Un peu plus loin, la rue Myrha rendue célèbre par les prières qui débordaient dans la rue le vendredi faute de place dans la mosquée trop petite, et que Marine Le Pen avait comparé à l’occupation allemande. Sofiane, 27 ans, vendeur à la sauvette de Malboros glisse : « Moi je suis Tunisien. Je suis arrivé il y a deux ans. Ma sœur habite en banlieue à Bobigny. Je sais ce que vivent les Parisiens. On a connu ça nous aussi, les attentats, les fous. Mais ils ne sont pas musulmans, ce n’est pas vrai, je n’y crois pas. Je ne sais pas en fait…peut être qu’ils le sont, mais ce sont alors de drôles de musulmans».
À La Courneuve, dans la cité des 4000, vaste ensemble d’immeubles où une population défavorisée vit à la périphérie de Paris, Marwan, Dalil et Anthony sont attablés devant des cafés. Marwan a 28 ans, il a repris des études, il se dit musulman pratiquant « mais tranquille » insiste-t-il. Ses deux amis, Dalil le sénégalais et Anthony le turco-franco-portugais, (« oui c’est possible s’amuse-t-il) le tancent : « arrête de te justifier, ce n’était pas toi au Bataclan, non ? Laisse dire les gens, de toute façon, on sait nous que les musulmans ici sont tranquilles. Mais on aura beau le dire et redire, ça changera rien ». Marwan argumente pourtant : « Toi tu ne sais pas ce que c’est que d’être musulman ici. Tu es là, tranquille, avec juste une petite barbe bien taillé et tu as l’impression que tu es un criminel. Hier je suis monté dans le métro, une dame est descendue en me regardant, ça va pas ! Je n’ai rien fait moi ».

§

Consigne 1: Recopiez à l'identique les lignes des enregistrements ci-dessous, en commençant à celle qui contient « common name: Hover fly » et en terminant à celle qui contient « genus: Calephelis », ces deux lignes comprises.

[Lignes du jeu de données]
§

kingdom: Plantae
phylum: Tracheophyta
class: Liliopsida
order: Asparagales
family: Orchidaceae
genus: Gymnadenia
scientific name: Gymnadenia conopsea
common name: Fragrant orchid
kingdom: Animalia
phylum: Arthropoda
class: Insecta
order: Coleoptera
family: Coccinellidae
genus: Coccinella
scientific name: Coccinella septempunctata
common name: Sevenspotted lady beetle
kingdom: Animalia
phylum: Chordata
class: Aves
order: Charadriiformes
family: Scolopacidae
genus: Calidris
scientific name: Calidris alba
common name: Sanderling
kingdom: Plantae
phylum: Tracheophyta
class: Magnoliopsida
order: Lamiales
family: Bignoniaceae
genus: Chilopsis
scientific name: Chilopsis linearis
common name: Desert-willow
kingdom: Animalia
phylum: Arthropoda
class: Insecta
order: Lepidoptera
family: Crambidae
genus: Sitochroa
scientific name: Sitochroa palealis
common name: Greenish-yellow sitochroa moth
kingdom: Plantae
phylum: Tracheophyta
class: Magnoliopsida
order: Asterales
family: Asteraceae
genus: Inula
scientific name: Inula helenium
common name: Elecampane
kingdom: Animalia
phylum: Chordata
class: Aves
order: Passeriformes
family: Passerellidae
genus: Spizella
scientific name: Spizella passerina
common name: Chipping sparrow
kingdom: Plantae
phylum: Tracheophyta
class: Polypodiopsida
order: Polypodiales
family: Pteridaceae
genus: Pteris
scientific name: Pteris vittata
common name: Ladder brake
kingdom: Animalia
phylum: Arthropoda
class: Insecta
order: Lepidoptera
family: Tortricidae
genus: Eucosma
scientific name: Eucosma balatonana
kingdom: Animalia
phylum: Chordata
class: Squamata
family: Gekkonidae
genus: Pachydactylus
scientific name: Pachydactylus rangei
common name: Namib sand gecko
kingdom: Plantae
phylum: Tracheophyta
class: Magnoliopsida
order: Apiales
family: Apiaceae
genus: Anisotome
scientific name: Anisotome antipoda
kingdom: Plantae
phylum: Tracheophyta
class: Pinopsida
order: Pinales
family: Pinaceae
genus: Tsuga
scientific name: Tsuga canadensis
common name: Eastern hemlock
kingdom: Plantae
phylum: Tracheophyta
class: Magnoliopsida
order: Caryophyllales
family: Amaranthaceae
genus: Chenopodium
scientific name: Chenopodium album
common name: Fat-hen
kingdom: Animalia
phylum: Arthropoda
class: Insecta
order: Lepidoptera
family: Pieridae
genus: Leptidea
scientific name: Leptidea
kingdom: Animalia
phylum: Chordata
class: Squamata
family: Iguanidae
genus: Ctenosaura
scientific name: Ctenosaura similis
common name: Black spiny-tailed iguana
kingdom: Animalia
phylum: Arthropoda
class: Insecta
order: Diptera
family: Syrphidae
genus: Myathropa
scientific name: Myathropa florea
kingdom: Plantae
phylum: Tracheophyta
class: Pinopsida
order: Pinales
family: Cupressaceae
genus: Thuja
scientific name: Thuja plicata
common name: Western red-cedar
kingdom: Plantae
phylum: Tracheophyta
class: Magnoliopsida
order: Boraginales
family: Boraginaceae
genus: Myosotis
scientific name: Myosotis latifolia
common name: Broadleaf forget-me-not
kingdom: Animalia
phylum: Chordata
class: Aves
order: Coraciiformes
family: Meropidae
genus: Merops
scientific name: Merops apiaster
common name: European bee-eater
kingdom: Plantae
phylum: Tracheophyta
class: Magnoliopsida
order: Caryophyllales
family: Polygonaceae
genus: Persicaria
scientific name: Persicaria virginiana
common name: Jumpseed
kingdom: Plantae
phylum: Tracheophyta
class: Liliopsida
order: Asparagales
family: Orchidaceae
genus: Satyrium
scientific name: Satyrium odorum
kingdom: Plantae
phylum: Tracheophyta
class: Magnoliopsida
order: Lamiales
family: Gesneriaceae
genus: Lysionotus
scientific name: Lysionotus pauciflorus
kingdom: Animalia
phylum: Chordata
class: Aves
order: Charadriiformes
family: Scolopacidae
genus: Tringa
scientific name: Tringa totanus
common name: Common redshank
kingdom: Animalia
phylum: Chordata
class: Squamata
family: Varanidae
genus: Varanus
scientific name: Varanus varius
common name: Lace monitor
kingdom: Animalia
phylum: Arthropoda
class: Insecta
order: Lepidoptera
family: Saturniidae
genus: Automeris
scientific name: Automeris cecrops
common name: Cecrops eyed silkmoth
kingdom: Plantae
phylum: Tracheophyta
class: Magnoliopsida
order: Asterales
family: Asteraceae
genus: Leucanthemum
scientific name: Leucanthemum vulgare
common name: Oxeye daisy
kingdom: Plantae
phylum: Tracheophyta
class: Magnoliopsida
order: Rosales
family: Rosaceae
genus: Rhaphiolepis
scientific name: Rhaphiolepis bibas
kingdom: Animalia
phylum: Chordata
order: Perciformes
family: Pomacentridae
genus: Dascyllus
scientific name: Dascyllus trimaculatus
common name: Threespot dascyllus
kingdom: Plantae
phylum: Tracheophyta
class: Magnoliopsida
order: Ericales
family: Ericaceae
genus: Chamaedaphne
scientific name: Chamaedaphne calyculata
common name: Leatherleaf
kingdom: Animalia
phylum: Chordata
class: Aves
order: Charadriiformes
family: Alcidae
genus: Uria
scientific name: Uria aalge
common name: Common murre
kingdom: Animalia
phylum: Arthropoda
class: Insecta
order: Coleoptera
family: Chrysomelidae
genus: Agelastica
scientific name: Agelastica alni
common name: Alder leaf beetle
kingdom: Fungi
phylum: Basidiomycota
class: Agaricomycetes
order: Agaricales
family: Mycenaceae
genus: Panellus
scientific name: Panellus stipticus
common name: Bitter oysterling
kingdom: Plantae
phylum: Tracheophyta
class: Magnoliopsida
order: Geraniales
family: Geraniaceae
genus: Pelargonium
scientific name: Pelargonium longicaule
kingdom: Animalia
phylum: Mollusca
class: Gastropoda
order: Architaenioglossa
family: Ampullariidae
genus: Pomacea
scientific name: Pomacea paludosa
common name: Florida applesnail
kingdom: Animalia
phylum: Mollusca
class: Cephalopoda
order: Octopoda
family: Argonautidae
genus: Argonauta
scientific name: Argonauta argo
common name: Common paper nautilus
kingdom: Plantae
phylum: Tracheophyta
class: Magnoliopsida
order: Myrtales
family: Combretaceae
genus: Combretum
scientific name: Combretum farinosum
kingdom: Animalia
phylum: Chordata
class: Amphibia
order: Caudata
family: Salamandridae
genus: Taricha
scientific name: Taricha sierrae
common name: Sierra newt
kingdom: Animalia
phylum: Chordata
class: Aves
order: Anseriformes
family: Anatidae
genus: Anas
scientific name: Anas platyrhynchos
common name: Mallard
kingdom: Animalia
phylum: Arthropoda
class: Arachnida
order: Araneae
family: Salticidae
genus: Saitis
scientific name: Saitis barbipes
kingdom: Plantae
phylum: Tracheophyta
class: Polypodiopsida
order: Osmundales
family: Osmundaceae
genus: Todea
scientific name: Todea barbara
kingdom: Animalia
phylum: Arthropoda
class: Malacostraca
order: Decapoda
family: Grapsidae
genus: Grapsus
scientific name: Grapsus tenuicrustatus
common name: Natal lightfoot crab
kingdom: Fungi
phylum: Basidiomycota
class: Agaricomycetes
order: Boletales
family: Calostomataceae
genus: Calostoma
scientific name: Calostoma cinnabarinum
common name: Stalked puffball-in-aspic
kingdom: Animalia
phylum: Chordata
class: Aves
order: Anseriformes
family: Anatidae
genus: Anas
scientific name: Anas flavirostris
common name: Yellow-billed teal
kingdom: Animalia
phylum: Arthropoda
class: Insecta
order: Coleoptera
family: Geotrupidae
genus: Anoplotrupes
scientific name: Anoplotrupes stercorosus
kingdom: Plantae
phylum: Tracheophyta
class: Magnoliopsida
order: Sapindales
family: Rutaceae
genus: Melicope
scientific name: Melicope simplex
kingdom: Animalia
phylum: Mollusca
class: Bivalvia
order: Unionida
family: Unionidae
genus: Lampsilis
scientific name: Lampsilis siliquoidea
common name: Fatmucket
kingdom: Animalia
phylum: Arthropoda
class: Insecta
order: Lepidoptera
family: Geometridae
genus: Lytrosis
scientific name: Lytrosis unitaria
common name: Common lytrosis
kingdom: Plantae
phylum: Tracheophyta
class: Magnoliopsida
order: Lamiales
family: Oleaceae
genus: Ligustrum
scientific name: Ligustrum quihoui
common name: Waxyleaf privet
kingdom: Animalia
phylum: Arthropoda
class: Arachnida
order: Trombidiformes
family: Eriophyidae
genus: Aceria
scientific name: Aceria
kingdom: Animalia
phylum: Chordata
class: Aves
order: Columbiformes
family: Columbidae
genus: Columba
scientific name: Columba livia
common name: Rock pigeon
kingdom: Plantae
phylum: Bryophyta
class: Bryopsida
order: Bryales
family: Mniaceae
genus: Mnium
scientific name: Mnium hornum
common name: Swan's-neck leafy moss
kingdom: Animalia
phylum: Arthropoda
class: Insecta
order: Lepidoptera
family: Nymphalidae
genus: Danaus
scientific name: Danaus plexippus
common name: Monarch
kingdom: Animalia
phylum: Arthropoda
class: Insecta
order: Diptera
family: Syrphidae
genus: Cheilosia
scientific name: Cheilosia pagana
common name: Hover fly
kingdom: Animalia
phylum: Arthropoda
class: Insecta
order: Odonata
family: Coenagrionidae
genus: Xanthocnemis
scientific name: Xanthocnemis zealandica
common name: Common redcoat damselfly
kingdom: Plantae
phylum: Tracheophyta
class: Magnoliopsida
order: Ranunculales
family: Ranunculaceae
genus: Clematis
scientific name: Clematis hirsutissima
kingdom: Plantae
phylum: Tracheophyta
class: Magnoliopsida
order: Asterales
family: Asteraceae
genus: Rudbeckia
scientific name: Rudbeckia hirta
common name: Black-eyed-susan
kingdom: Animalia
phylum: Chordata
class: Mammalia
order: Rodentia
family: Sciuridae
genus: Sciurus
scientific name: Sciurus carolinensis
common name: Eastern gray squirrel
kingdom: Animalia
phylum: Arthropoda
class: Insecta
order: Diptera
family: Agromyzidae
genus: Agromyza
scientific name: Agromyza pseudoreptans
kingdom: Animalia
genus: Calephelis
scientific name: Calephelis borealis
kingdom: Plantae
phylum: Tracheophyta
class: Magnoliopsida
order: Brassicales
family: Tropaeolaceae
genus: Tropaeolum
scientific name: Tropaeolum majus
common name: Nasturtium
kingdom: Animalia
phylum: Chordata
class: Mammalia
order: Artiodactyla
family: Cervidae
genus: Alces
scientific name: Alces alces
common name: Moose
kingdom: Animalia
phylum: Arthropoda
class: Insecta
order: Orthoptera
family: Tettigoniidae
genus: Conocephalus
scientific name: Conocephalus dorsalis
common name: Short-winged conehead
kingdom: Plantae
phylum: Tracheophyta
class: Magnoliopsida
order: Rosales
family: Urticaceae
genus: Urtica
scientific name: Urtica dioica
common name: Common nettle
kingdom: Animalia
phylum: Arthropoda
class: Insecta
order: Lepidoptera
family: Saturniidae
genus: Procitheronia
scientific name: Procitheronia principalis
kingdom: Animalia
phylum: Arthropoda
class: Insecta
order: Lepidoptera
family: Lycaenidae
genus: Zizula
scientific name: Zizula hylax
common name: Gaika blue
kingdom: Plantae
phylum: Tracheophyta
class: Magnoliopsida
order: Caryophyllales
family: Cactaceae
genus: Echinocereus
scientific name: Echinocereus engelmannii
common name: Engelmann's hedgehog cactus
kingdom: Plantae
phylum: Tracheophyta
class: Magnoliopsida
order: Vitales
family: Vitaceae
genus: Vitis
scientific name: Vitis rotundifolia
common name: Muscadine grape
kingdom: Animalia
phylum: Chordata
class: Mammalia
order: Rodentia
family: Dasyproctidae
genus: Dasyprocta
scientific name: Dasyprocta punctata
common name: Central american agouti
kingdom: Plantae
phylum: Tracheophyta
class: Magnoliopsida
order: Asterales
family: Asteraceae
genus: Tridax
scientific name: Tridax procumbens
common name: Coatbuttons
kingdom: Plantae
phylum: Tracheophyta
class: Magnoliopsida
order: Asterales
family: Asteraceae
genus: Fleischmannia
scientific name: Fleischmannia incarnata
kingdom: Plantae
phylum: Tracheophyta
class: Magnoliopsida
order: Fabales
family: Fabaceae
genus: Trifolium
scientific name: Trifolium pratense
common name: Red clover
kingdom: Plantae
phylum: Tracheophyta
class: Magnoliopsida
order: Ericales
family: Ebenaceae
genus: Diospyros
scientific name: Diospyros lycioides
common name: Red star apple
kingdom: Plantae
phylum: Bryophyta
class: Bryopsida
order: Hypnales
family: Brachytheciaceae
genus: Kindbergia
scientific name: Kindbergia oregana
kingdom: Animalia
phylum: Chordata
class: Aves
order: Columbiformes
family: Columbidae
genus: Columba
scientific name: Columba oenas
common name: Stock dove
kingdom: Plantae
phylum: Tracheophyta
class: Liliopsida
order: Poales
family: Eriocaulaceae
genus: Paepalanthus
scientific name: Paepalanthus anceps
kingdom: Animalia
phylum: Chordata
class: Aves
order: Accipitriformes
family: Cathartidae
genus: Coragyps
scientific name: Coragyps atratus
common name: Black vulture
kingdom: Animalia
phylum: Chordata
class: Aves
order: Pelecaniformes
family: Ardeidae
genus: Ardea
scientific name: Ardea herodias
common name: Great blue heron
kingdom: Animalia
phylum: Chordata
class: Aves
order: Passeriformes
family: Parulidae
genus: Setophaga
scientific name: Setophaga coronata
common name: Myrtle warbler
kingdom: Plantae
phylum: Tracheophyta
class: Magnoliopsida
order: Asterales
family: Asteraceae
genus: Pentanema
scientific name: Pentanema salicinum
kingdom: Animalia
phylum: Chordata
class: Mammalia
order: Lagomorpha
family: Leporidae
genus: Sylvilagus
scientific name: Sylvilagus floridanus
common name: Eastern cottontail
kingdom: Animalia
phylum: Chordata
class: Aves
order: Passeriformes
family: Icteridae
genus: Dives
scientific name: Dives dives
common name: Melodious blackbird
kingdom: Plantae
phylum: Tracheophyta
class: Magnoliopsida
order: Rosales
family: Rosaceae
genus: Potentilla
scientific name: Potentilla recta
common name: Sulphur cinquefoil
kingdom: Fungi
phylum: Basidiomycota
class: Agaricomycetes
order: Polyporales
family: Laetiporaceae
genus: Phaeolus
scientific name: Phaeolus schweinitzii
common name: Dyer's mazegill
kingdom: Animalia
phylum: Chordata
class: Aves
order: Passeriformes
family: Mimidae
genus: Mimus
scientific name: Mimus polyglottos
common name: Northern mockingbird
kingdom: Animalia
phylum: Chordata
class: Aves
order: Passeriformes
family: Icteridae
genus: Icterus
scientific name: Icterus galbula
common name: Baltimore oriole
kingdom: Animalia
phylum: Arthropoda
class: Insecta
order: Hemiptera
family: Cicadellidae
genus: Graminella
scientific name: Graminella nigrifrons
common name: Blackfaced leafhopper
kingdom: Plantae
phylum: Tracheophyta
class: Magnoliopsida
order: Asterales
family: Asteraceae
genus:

§

Consigne 2: Dupliquez intégralement et sans aucune modification l'extrait retenu, situé plus haut.

Solution rédigée 1:
common name: Hover fly
kingdom: Animalia
phylum: Arthropoda
class: Insecta
order: Odonata
family: Coenagrionidae
genus: Xanthocnemis
scientific name: Xanthocnemis zealandica
common name: Common redcoat damselfly
kingdom: Plantae
phylum: Tracheophyta
class: Magnoliopsida
order: Ranunculales
family: Ranunculaceae
genus: Clematis
scientific name: Clematis hirsutissima
kingdom: Plantae
phylum: Tracheophyta
class: Magnoliopsida
order: Asterales
family: Asteraceae
genus: Rudbeckia
scientific name: Rudbeckia hirta
common name: Black-eyed-susan
kingdom: Animalia
phylum: Chordata
class: Mammalia
order: Rodentia
family: Sciuridae
genus: Sciurus
scientific name: Sciurus carolinensis
common name: Eastern gray squirrel
kingdom: Animalia
phylum: Arthropoda
class: Insecta
order: Diptera
family: Agromyzidae
genus: Agromyza
scientific name: Agromyza pseudoreptans
kingdom: Animalia
genus: Calephelis

Solution rédigée 2:
Un peu plus loin, la rue Myrha rendue célèbre par les prières qui débordaient dans la rue le vendredi faute de place dans la mosquée trop petite, et que Marine Le Pen avait comparé à l’occupation allemande. Sofiane, 27 ans, vendeur à la sauvette de Malboros glisse : « Moi je suis Tunisien. Je suis arrivé il y a deux ans. Ma sœur habite en banlieue à Bobigny. Je sais ce que vivent les Parisiens. On a connu ça nous aussi, les attentats, les fous. Mais ils ne sont pas musulmans, ce n’est pas vrai, je n’y crois pas. Je ne sais pas en fait…peut être qu’ils le sont, mais ce sont alors de drôles de musulmans».
À La Courneuve, dans la cité des 4000, vaste ensemble d’immeubles où une population défavorisée vit à la périphérie de Paris, Marwan, Dalil et Anthony sont attablés devant des cafés. Marwan a 28 ans, il a repris des études, il se dit musulman pratiquant « mais tranquille » insiste-t-il. Ses deux amis, Dalil le sénégalais et Anthony le turco-franco-portugais, (« oui c’est possible s’amuse-t-il) le tancent : « arrête de te justifier, ce n’était pas toi au Bataclan, non ? Laisse dire les gens, de toute façon, on sait nous que les musulmans ici sont tranquilles. Mais on aura beau le dire et redire, ça changera rien ». Marwan argumente pourtant : « Toi tu ne sais pas ce que c’est que d’être musulman ici. Tu es là, tranquille, avec juste une petite barbe bien taillé et tu as l’impression que tu es un criminel. Hier je suis monté dans le métro, une dame est descendue en me regardant, ça va pas ! Je n’ai rien fait moi ».